Vous avez certainement lu comme moi dans la presse les dernières nouvelles concernant Nicolas Sarkozy, qui après le discours sur Jaurès, Blum et les travailleurs, suivi d’un virage assez remarqué mêlant immigration et identité nationale, se met à revendiquer les racines chrétiennes de l’Europe et de la France, louant le «long manteau d’églises» qui recouvre notre pays.

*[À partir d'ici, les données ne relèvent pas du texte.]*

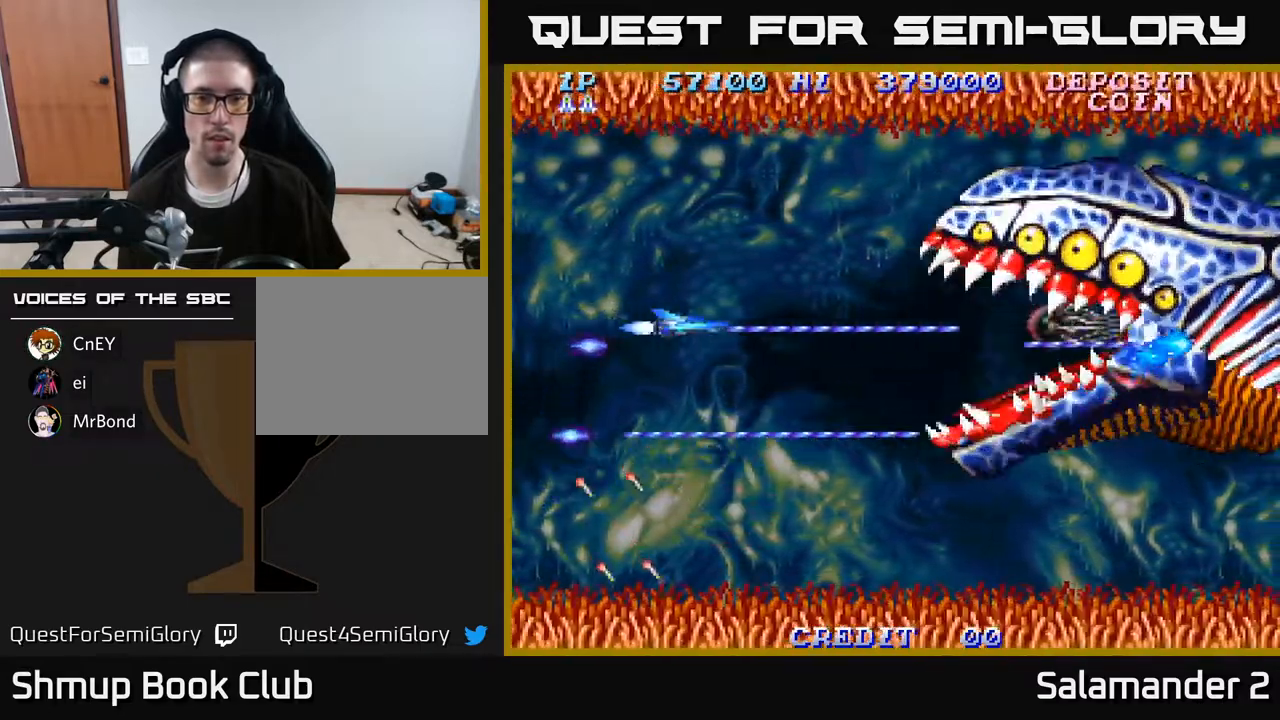
{"buttons": ["A", "DPAD_RIGHT"], "right_stick": "center", "events": []}
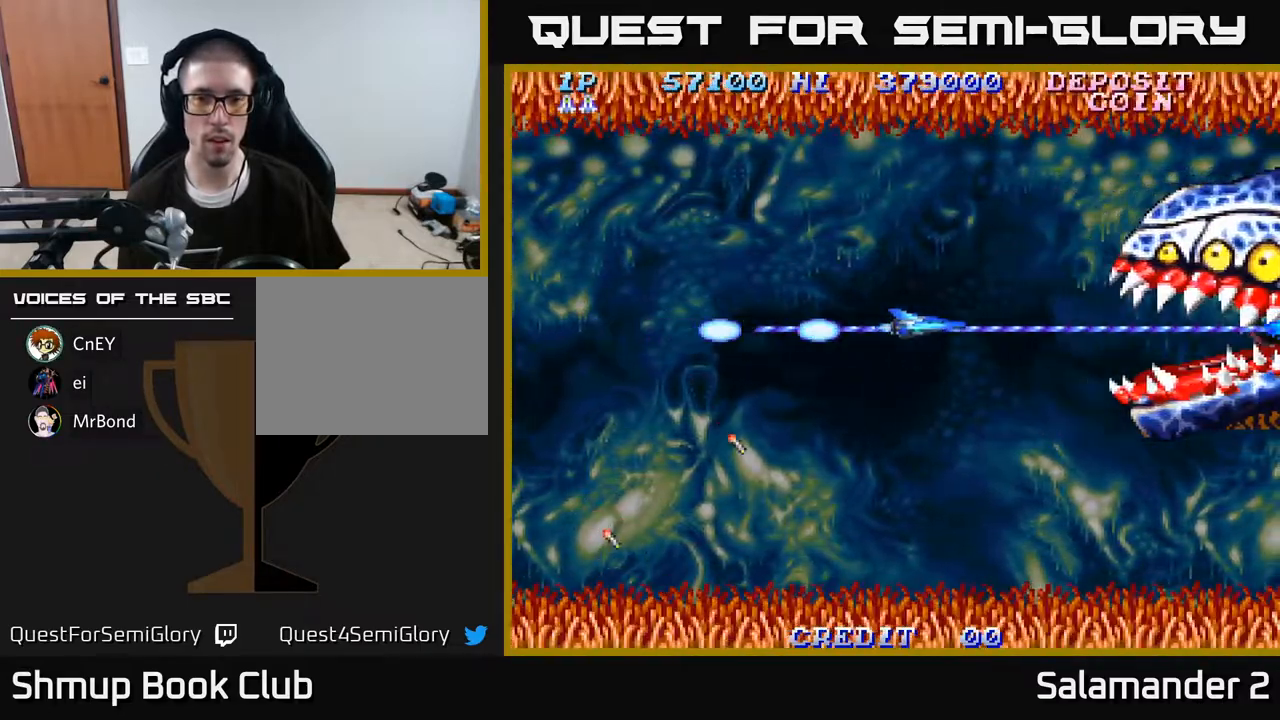
{"buttons": ["A", "DPAD_LEFT"], "right_stick": "center", "events": [[100, "DPAD_RIGHT", "up"], [133, "DPAD_LEFT", "down"]]}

On peut se rassurer en se disant qu’un peu désespéré, il essaie de grapiller quelques voix de l’électorat chrétien qu’il a récemment choqué avec ses propos sur le déterminisme génétique, et que tout cela n’est que flatterie vers un n-ième segment de l’opinion publique, comme on en a eu tant, à gauche comme à droite dans cette campagne. Mais quand l’on se souvient des difficiles débats sur la laïcité (le port du voile, le sexe des médecins hospitaliers, etc.), on peut se demander si c’est vraiment le moment d’agiter le goupillon et de donner ainsi des idées à d’autres… Et si l’on a en tête le débat sur le traité constitutionnel, où la France a résisté avec difficulté à la pression d’autres pays comme la Pologne, qui voulaient intégrer dans la Constitution la référence aux racines chrétiennes de l’Europe, on peut être un peu inquiet de la suite qui va être donnée au dossier s’il est élu (sachant que la Constitution ne repassera pas dans ce cas, il l’a dit, par un référendum). « La question de savoir si Dieu doit être dans la Constitution européenne ne se pose plus puisqu’il n’y a pas de Constitution », dit-il. Oui, mais, il y aura justement bientôt un nouveau projet de Constitution sur le tapis…

Mais j’arrête mon couplet anti-Sarko. A chacun de se faire sa religion avant dimanche… En tout cas, cela m’a donné l’idée d’aller voir comment les candidats utilisent les mots religion(s), chrétien(s), catholique(s), protestant(s), juif(s) et musulman(s) dans les discours. Comme toujours, je rapporte les fréquences à 100 000 mots. Voici la répartition (comme je l’ai déjà dit dans d’autres billets, je n’arrive pas à avoir les discours des autres candidats, qui sont d’ailleurs souvent improvisés et ne laissent pas de trace écrite) :

On voit que Sarkozy est, de loin, le candidat qui met la question des religions au centre de la campagne. Jusqu’ici, il parlait surtout des Juifs (tiens, y aurait-il des voix à prendre de ce côté-là ?), très peu des Musulmans (à part bien sûr les histoires d’excision et de moutons dans les baignoires). Derrière lui vient Le Pen, qui parle des trois religions, et pas mal des Musulmans (détrompez-vous, il n’en dit pas de mal, bien au contraire : depuis l’automne 2005 le FN a changé de stratégie — il y a des voix à prendre de ce côté-là aussi). En troisième position vient Bayrou, qui parle de la religion surtout pour défendre la laïcité. Les autres parlent peu des religions, voire pas du tout. Un petit point remarquable : dans tous ses discours, Royal n’a jamais prononcé les mots chrétien(s), catholique(s) ou protestant(s), ni d’ailleurs le mot religion(s). Faut quand même pas exagérer. Les électeurs de gauche peuvent peut-être avaler le sabre, l’encadrement militaire, la Marseillaise et le drapeau, mais quand même pas le goupillon !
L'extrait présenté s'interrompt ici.